Monday 2 February 2015

O galopującym czasie i powrotach

Jak obiecałam, najpierw będzie o czasie.

Czas, moi mili, zapierdala jak szalony. Na co dzień nie myślę o tym jakoś szczególnie intensywnie, ake gdzieś tak w okolicy nowego roku łapię się za głowę i nie mogę się nadziwić, jak to możliwe, że stary już się kończy. W panice obiecuję sobie, że w nowym roku nie będę marnować czasu, że będę robić dużo, żyć intensywnie, chłonąć i celebrować każdą chwilę...

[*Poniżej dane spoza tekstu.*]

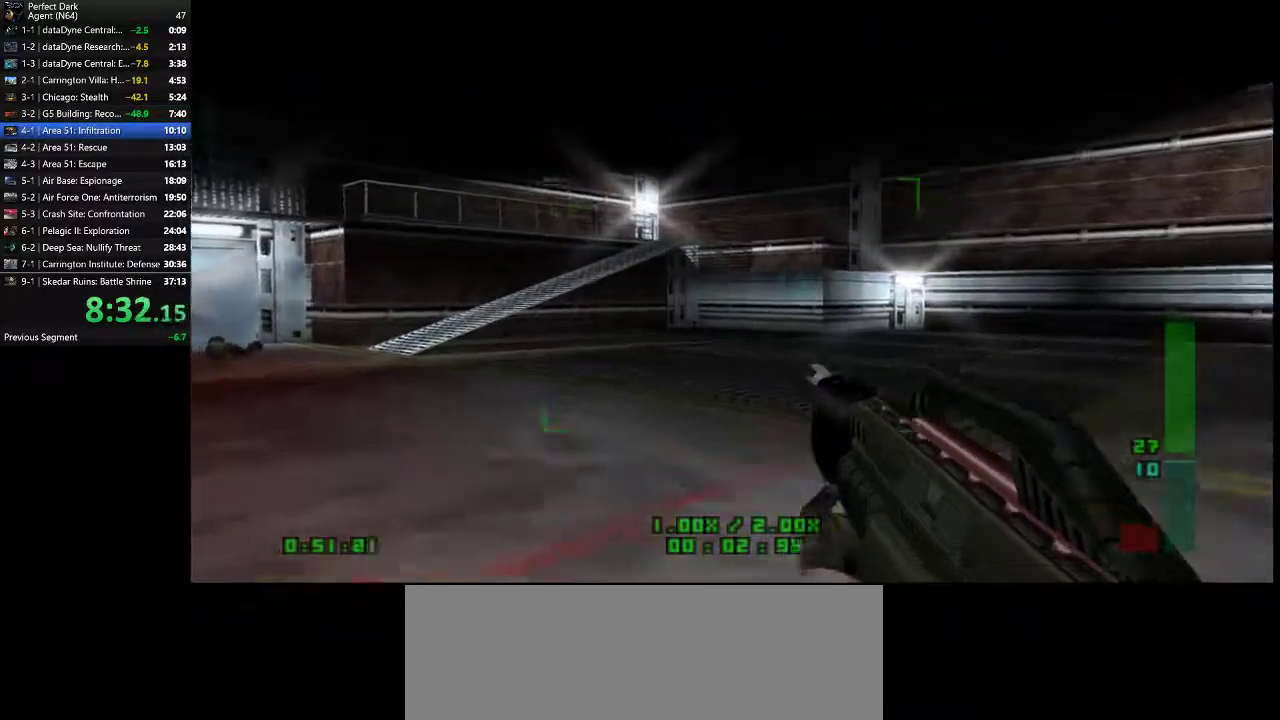
{"keys": ["a", "w"], "mouse": [], "events": [[300, "mouse_left", "down"], [367, "mouse_left", "up"]]}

A potem, ni stąd, ni zowąd, okazuje się, że jest już luty, a ja znów jestem zaskoczona tym, jak to ten czas zapierdala.

Właśnie zorientowałam się, że ostatnią notkę napisałam w czerwcu. 

Co się zmieniło od czerwca? Hmm, pomyślmy...

Wróciłam na stare śmieci. O których, nota bene, będzie oddzielna notka, bo uważam, że moje stare-nowe śmieci na takową zasługują. Było nie było, to historyczne śmieci.

Znów mieszkam z Mężczyzną. Nie wiem, na jak długo, ale na razie jest dobrze. Wcale bym się nie pogniewała, gdyby zawsze miało być tak dobrze, ale trudno przewidzieć, jak się to wszystko ułoży.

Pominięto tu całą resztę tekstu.